Recent survey activity undertaken by the British Medical Association and the 2021 NHS Staff Survey reported concerning levels of threatening behaviour, violence or verbal abuse to doctors, nursing staff, receptionists, and healthcare assistants. It is also suggested that these instances of negative behaviour have been increasing since the COVID-19 pandemic.
This concerning data indicated a continuing need for initiatives to help ensure staff feel as though they have the skills and techniques needed to handle these increasingly difficult situations with compassion and look after their own wellbeing. NHS England commissioned escalla to design, develop and deliver a training initiative that would meet this need.
Following an extensive consultation period with staff across the NHS and the National Health and Wellbeing Team at NHS E&I, escalla designed a comprehensive training initiative intended to positively contribute to the creation and maintenance of a compassionate and inclusive culture between colleagues and with patients. This initiative, aimed at supporting patient-facing primary and secondary care staff across NHS England, trained more than 2400 individuals in diverse topics such as levels of listening, emotional intelligence, and compassion fatigue.
Meeting the Challenge
Each training session, tailored to the distinct operational requirements of the NHS in timing and format of delivery, was designed to equip participants with the practical skills and confidence to handle challenging conversations with compassion.
Practicality and the relevance of training materials to a participant’s everyday role were at the centre of the Compassionate Conversations training, informing training content and the delivery methods used. A core component of this training initiative was skills practice, with several exercises in each training session dedicated to participants increasing their competence and confidence in handling difficult conversations with compassion.
Skills practice sessions were tailored to the situations and challenges shared with escalla by NHS staff in the consultation period of the process. Facilitated by expert trainers from escalla, in-event activities allowed participants to explore different responses, skills and tactics that would help them in their daily working lives. When asked to rate how useful these activities were, more than 93% of participants were satisfied or very satisfied that the skills and tactics discussed would be useful to them when they returned to work.

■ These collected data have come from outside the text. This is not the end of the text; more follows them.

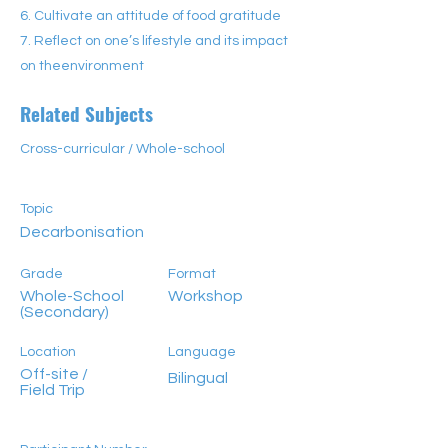
6. Cultivate an attitude of food gratitude
7. Reflect on one’s lifestyle and its impact
on theenvironment
Related Subjects
Cross-curricular / Whole-school
Topic
Decarbonisation
Grade
Format
Whole-School
Workshop
(Secondary)
Location
Language
Off-site /
Bilingual
Field Trip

Participant wellbeing was another focus of this initiative. Training materials were designed to support participants in looking after their own wellbeing, the wellbeing of their colleagues, and in developing a broader understanding of the support available to them. After attending the training, participants reported an average confidence level of 8.7 out of 10 in understanding their own mental health and wellbeing after their session. They also reported a slightly higher score of 8.8 out of 10 in knowing how to better support their colleagues with mental health or wellbeing concerns.
escalla’s Internal Capability
Despite a short lead time between contact award and initiative launch, escalla mobilised a team of highly experienced facilitators with a wealth of relevant experience to support the country-wide programme roll-out within three months.
A large majority of participants (96%) told us that they were satisfied or very satisfied with the knowledge and expertise of their facilitators, further stating that the communication and engagement from facilitators was very good or excellent (96%).
Facilitators with expert technical knowledge in on-line learning were also available to participants during their training session, support that further enhanced participation across the initiative.
A comprehensive programme of evaluation was embedded within this initiative, incorporating qualitative reflection and quantitative assessment from training participants contemporaneously. This embedded measurement ensured the frequent and repeated measurement of training effectiveness, learning outcome achievement, and participant satisfaction. In feedback from more than 2000 participants, 95% told us that their training experience had been very good or excellent. This far exceeded the contractual key performance indicator provided by NHS England in advance of initiative launch, which was a participant satisfaction rating of greater than 70%.
This initiative was positively received and highly successful based on feedback data from more than 2000 training participants. Not only did more than 93% of respondents tell us that they would recommend this training to their colleagues, suggesting a high value of session content, there was a 24.7% increase in confidence for participants in handling difficult situations with compassion after attending their training session. Six weeks after the training, some participants also provided follow-up assessments of their confidence. This increase was seen to be lasting for participants, with 87% of participants telling us that they agreed or strongly agreed that they felt more confident in handling difficult conversations with compassion. This was a clear demonstration that the initiative met the learning outcomes and that participants left the training feeling more competent, confident, and better supported at work.